===== The input =====
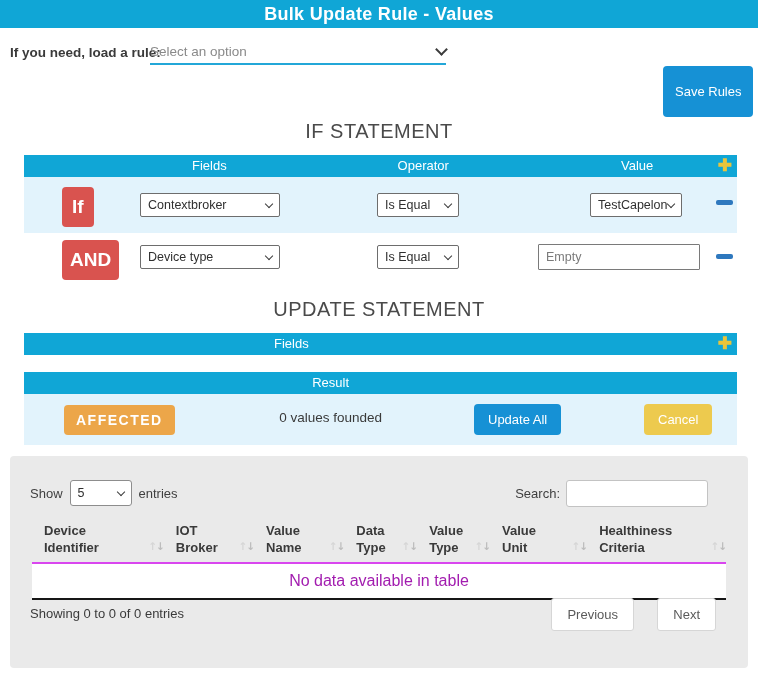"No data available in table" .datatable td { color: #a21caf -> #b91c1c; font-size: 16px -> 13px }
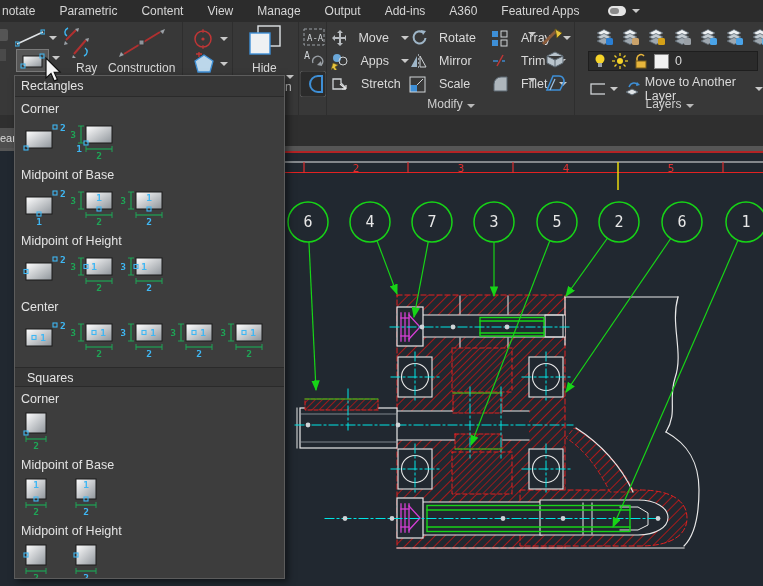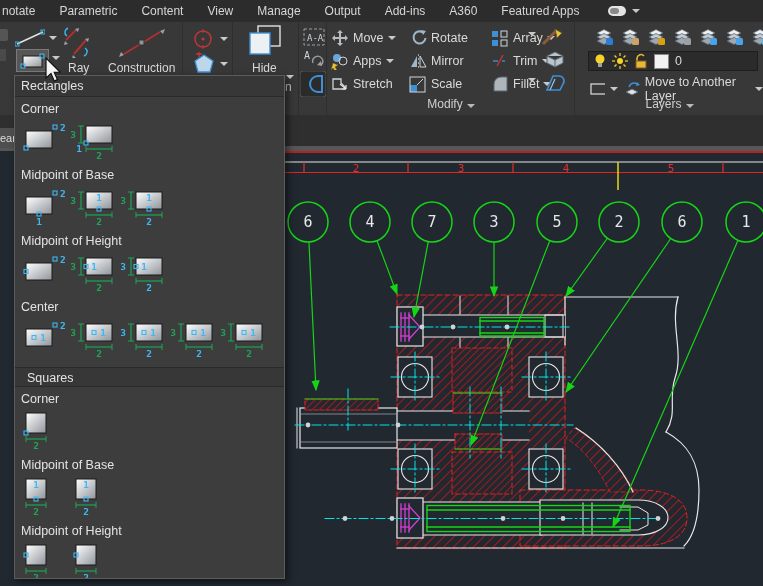"Move" .mtool { gap: 4px -> 12px }
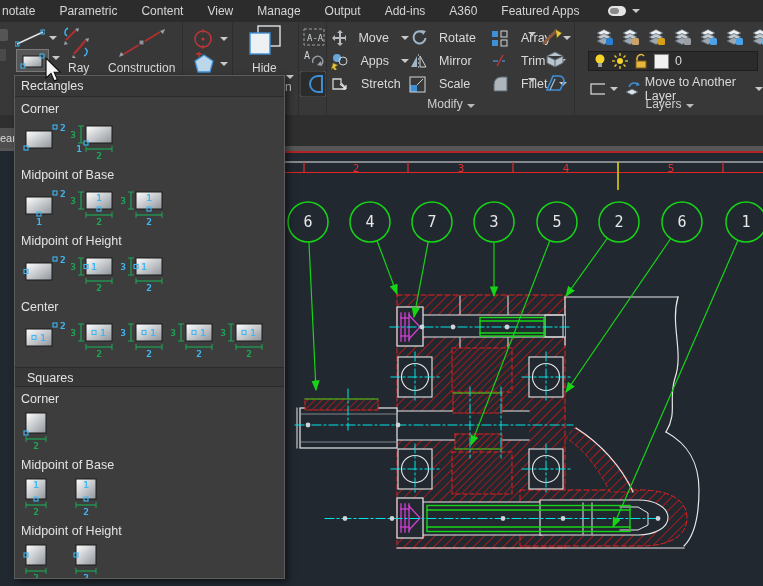"Ray" div.tool { left: 68px -> 76px }
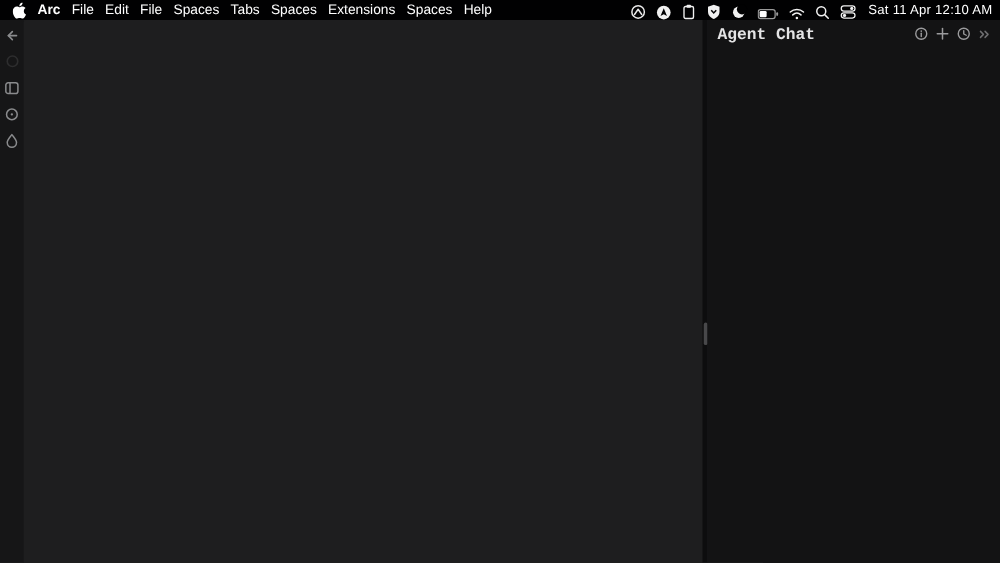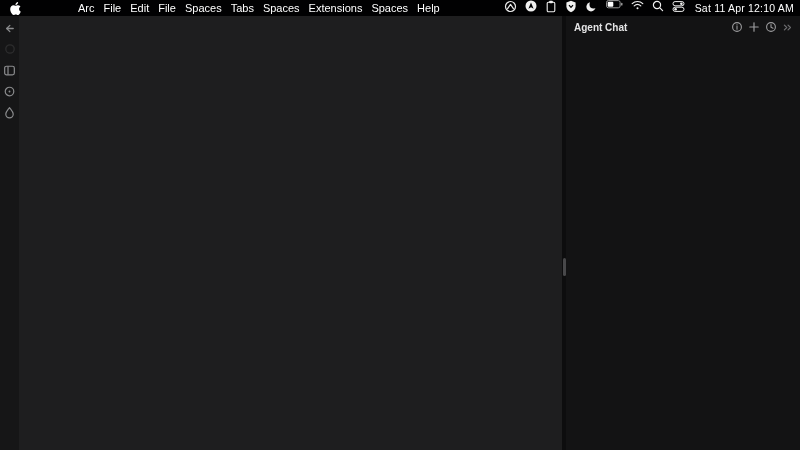"Arc" .menubar .app-name { font-weight: 400 -> 700; margin-left: 48px -> none }
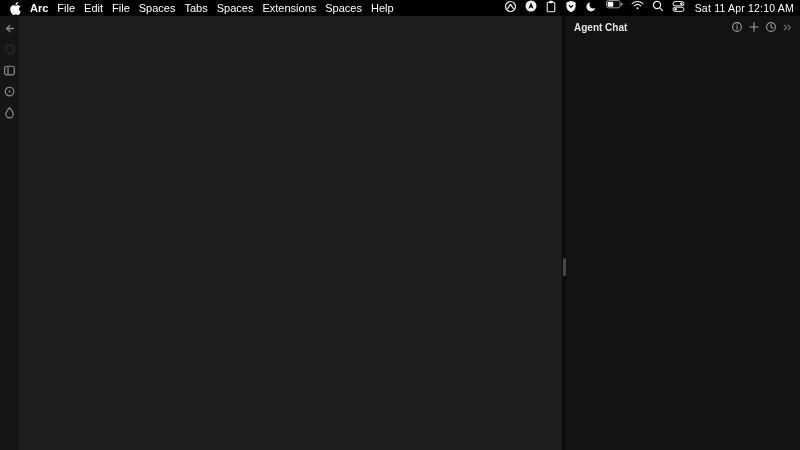"Sat 11 Apr 12:10 AM" .menubar .right { align-items: flex-start -> flex-end }
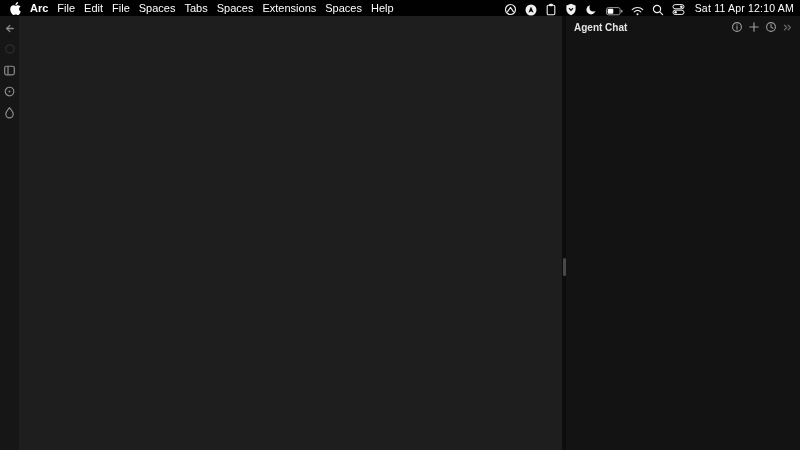"Agent Chat" .panel-title { font-family: none -> Liberation Mono, monospace; font-size: 10px -> 13px }
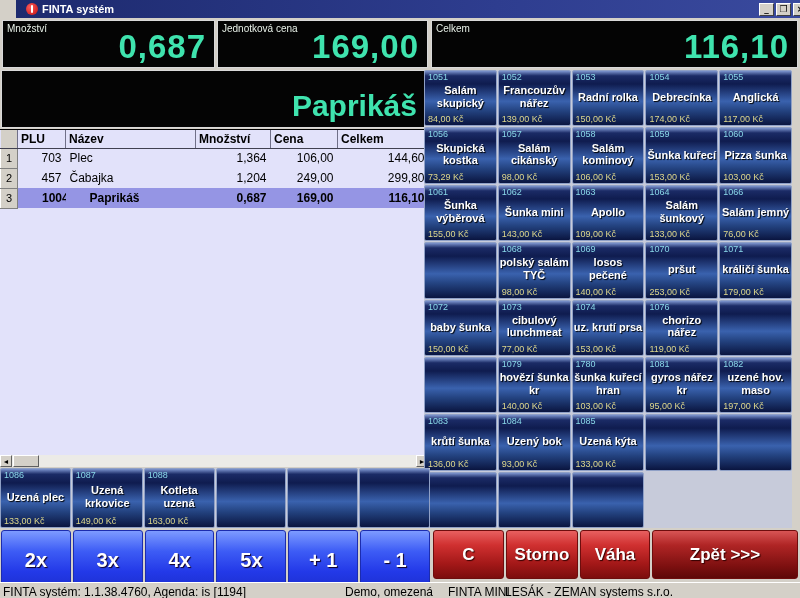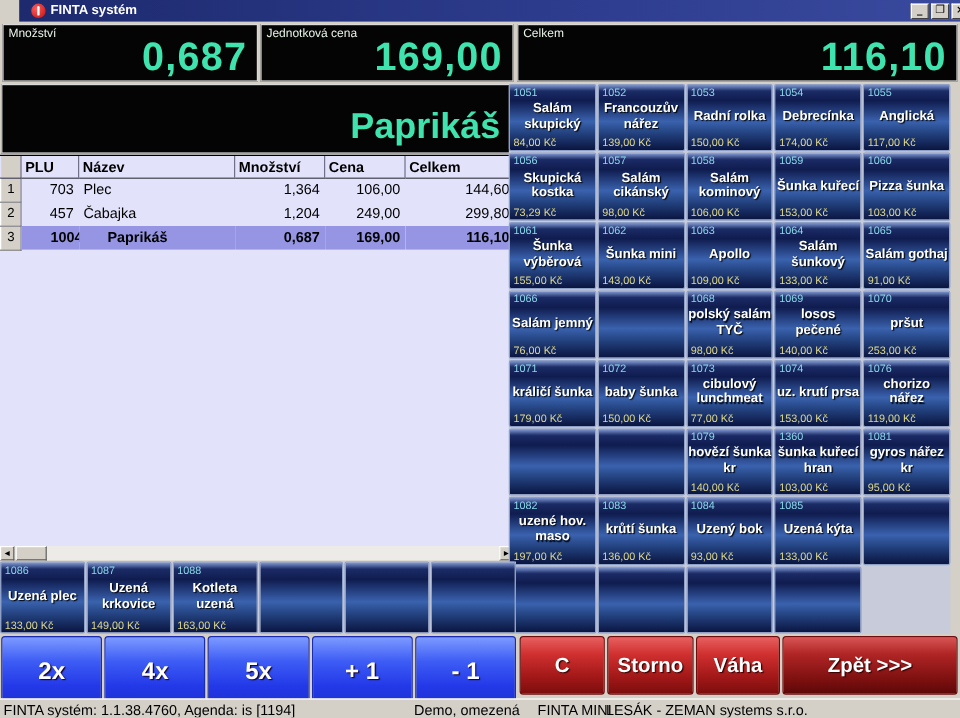"1065" div.pbtn { html: <div> <span>1065</span> <span>Salám gothaj</span> <span>91,00 Kč</span> </div> -> none }
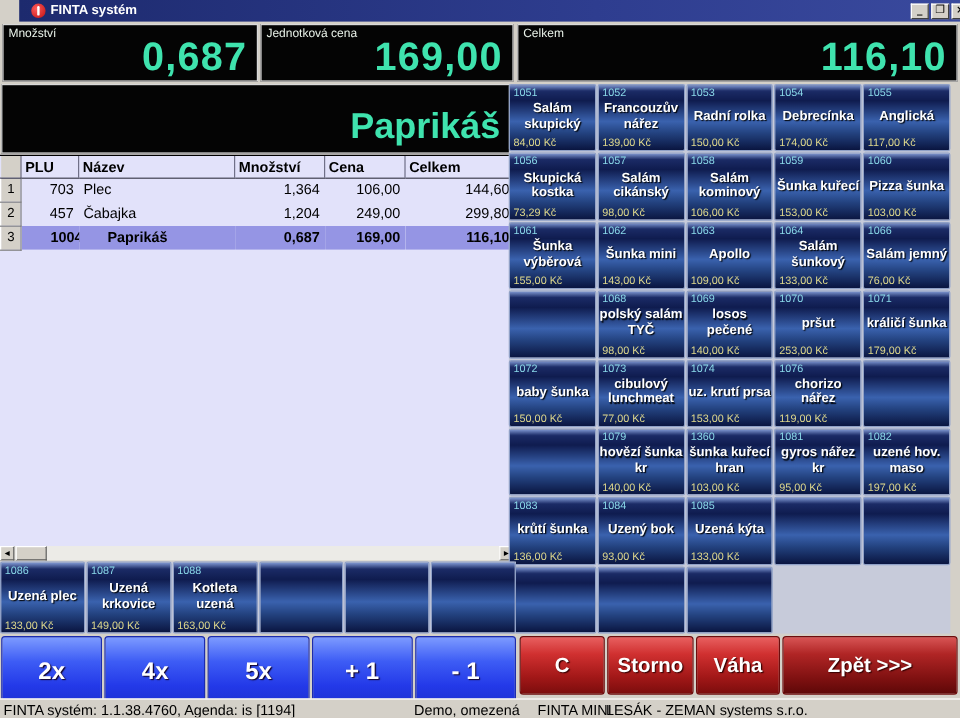"1360" span.pcode { text: 1360 -> 1780 }
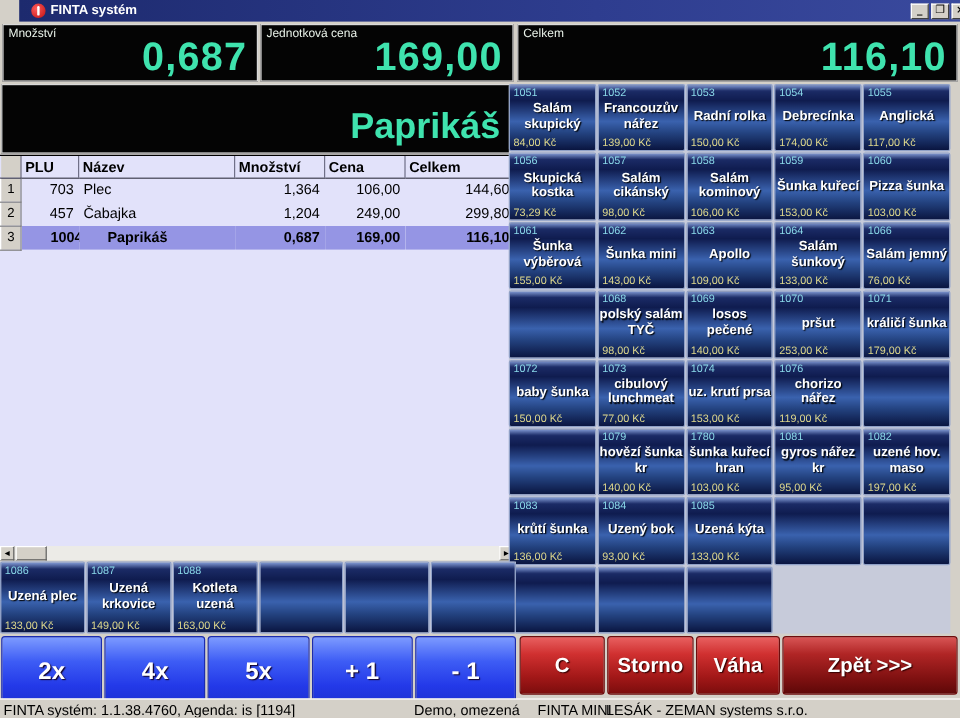"3x" div.bluebtn { html: none -> <div>3x</div> }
=====
What you need to do: Retype every entry exactly, but keep the pictures out of your copy.

Result of the exercise:
"No data available in table" .datatable td { color: #a21caf -> #b91c1c; font-size: 16px -> 13px }
"Move" .mtool { gap: 4px -> 12px }
"Ray" div.tool { left: 68px -> 76px }
"Arc" .menubar .app-name { font-weight: 400 -> 700; margin-left: 48px -> none }
"Sat 11 Apr 12:10 AM" .menubar .right { align-items: flex-start -> flex-end }
"Agent Chat" .panel-title { font-family: none -> Liberation Mono, monospace; font-size: 10px -> 13px }
"1065" div.pbtn { html: <div> <span>1065</span> <span>Salám gothaj</span> <span>91,00 Kč</span> </div> -> none }
"1360" span.pcode { text: 1360 -> 1780 }
"3x" div.bluebtn { html: none -> <div>3x</div> }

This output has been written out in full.